The Solution – Aim for Zero Waste

We agree with York Council that not doing anything to solve our waste problem is not an option. The only sustainable long-term solution is to adopt a “Zero Waste Strategy”. This involves decreasing the amount of waste we produce in the first place whilst progressively increasing the amounts reused, recycled or composted year-on-year until there is almost nothing left. We will need to landfill the residue but this strategy allows us to minimise this residue to the point where there would not be any more landfill than that required after incineration.

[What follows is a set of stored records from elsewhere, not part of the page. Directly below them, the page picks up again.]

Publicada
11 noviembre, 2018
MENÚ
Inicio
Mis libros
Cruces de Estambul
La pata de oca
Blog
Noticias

How do we reduce & reuse our waste?

A raft of new EU directives on food packaging and recycle-ability of manufactured goods coming into force soon will help us reduce a lot of our waste. Traditional charity shops and second-hand dealers as well as various fast-emerging reuse schemes like Freecycle or Read It Swap It can help us find new homes for unwanted reusable items. Home-composting can remove between 20-30% of waste from our bins and can be done even in tiny gardens or back yards.

How do we recycle more?

Besides simply avoiding non-recyclable products, there are several technologies that can be employed to help us recycle more. Mechanical and Biological Treatment (MBT) – automated waste separation for further recycling and composting – seems to be the most reasonable option, which the council has included in its consultation but only coupled with incineration. While we wholeheartedly support the employment of MBT, we do not want it to produce fuel for an incinerator. Lancashire County Council (see case study) has decided that it can meet all its obligations without incineration. It is going to use MBT to produce a combination of bio-gas and a growing medium.

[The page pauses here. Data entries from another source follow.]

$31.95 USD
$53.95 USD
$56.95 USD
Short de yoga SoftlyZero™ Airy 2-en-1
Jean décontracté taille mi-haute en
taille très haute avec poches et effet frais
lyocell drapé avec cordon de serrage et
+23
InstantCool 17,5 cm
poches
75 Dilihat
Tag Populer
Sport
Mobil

Who else wants Zero Waste?

Canberra in Australia aims to be zero-waste by 2010. New Zealand’s national policy is toward zero waste. Closer to home, Doncaster and Bath have adopted strategies which lead the districts toward a zero waste future.

We can do it too!

With the extension of doorstep recycling to nearly the whole of York, we will almost certainly meet the Waste Partnership’s 50% target by 2020. But we believe that we could do considerably better. With a bit of political will and ambition, York could join the ranks of the most progressive and environmentally responsible cities on the planet, reclaiming 60 to 70% of waste. Signing a contract to build an incinerator under a PFI scheme is signing away any chance to achieve zero waste for decades. Help us stop it now! Call on the York and North Yorkshire Councils to adopt a Zero Waste Strategy. It is ambitious, but it is the only sustainable option, and it is happening now all over the world.